### 文本段落

==========

苄青黴素檢測方法

1．分析目標化合物

苄青黴素

2、試劑

    除下列試劑外，使用附錄2所列試劑。
    繼代保存用培養基：由酪蛋白氨基酸、肉湯、氯化鈉、瓊脂等組成的培養基。
    檢査用平板：在1000mL加溫溶解後保持55℃的試驗用培養基中加入5mL試驗菌液，混合後，注入8mL於內徑85mm培養皿中，水平保持至凝固。
    試驗菌液：將繼代培養基中繼代培養的Bacillus stearothermophilus var.calidolactisC―953菌株接種到增殖用培養基中，在55℃培養6小時，作為試驗菌液。

==========

### 作業指示
請從上文的苄青黴素檢測方法中，一字不改地摘錄從「檢査用平板：在1000mL加」起至「基中，在55℃培養6小時，作為試驗菌液。」止的一段。 請僅依據上文作答。

(資料集條目)
==========

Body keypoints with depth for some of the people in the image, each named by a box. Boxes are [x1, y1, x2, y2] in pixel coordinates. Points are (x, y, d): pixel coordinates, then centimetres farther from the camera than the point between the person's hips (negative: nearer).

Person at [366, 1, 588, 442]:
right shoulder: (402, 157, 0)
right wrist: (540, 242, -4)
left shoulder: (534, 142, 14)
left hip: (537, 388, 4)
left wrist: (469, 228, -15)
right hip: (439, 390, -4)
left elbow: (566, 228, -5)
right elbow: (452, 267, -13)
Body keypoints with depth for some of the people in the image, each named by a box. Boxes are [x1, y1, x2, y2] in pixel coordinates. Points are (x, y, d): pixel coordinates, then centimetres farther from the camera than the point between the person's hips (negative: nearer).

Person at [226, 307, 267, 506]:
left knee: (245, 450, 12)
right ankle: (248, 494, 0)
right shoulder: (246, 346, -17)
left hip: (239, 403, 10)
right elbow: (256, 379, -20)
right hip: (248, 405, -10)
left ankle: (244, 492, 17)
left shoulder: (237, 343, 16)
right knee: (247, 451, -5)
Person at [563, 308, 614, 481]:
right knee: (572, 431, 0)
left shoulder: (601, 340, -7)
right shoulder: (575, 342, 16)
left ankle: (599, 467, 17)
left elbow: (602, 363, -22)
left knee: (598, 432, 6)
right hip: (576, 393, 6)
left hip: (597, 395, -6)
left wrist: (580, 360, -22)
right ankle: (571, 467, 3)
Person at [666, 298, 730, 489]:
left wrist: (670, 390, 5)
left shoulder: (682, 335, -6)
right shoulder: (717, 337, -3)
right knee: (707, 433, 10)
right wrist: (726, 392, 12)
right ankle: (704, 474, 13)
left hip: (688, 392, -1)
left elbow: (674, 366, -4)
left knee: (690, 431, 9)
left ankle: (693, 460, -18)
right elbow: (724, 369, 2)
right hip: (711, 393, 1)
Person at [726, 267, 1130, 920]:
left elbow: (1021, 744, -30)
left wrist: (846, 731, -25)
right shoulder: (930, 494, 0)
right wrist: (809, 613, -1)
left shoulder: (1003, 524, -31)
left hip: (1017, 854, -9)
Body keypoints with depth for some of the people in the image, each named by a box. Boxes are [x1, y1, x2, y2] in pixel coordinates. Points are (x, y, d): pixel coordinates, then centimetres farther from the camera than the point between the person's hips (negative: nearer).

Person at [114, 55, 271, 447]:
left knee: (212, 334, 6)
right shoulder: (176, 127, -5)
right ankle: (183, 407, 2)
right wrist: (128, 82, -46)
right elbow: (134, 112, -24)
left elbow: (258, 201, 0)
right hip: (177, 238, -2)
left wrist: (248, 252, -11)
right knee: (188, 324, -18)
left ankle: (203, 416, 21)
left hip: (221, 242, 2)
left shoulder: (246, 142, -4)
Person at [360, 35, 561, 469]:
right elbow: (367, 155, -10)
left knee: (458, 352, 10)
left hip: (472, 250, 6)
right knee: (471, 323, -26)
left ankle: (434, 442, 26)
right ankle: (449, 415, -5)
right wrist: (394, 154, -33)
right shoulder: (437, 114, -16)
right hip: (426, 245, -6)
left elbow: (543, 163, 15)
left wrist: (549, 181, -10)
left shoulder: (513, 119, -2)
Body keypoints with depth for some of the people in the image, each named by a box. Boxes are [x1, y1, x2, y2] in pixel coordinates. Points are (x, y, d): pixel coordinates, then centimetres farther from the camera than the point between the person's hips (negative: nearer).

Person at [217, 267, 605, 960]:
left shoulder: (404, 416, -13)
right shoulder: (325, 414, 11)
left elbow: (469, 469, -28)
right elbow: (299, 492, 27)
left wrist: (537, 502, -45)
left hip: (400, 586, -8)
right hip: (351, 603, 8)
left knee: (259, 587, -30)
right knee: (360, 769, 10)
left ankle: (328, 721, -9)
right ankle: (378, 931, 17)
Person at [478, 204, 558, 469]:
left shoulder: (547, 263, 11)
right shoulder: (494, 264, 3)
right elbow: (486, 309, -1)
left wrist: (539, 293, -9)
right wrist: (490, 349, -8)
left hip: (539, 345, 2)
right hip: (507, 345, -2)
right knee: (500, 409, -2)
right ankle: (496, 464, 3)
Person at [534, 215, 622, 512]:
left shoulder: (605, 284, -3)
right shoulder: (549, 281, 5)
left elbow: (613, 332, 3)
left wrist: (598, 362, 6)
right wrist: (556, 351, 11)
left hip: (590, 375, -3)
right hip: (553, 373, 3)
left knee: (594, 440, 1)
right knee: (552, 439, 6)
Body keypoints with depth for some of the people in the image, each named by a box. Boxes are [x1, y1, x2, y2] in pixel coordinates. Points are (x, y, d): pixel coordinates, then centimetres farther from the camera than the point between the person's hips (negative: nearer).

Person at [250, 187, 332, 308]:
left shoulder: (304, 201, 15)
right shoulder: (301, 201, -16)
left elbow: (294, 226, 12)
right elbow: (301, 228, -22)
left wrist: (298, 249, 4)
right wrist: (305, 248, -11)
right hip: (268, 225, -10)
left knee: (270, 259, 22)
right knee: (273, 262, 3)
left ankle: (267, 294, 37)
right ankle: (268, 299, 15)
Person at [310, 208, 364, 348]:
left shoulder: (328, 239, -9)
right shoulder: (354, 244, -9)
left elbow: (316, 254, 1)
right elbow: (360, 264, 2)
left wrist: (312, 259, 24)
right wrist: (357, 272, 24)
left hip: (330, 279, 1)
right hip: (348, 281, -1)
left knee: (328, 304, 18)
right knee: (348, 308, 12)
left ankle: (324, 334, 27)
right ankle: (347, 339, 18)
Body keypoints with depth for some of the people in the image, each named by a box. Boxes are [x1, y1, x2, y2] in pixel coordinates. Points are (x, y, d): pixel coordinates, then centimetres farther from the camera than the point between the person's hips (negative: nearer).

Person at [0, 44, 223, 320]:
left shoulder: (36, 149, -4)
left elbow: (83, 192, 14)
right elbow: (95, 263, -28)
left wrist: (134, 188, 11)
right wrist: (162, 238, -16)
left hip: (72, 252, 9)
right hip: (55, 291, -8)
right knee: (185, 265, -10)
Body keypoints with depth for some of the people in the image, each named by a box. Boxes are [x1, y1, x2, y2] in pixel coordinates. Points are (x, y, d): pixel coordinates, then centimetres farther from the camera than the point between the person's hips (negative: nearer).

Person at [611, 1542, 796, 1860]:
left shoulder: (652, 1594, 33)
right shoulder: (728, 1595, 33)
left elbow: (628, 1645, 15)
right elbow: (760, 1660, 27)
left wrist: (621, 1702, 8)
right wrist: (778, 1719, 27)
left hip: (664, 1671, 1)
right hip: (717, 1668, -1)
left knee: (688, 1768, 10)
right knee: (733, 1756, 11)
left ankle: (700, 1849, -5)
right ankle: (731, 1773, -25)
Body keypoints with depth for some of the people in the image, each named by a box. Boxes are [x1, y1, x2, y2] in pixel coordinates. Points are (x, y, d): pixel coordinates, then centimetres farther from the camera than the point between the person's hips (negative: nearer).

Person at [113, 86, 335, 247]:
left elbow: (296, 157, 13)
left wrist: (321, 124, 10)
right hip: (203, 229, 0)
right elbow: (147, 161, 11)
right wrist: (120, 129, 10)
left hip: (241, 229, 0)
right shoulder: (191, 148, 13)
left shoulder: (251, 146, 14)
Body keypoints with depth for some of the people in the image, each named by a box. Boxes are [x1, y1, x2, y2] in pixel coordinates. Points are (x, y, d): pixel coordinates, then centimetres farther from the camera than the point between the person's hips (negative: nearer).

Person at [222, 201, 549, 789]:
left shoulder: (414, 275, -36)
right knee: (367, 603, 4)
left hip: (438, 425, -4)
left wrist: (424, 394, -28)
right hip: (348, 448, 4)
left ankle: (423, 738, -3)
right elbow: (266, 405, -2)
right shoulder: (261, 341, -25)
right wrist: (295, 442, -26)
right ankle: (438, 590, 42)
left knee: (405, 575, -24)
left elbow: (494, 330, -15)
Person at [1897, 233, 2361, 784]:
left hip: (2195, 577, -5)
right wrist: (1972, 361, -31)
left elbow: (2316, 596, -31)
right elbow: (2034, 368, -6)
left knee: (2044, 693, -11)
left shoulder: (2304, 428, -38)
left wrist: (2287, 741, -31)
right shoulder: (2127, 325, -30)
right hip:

==========

### 練習作答
檢査用平板：在1000mL加溫溶解後保持55℃的試驗用培養基中加入5mL試驗菌液，混合後，注入8mL於內徑85mm培養皿中，水平保持至凝固。
    試驗菌液：將繼代培養基中繼代培養的Bacillus stearothermophilus var.calidolactisC―953菌株接種到增殖用培養基中，在55℃培養6小時，作為試驗菌液。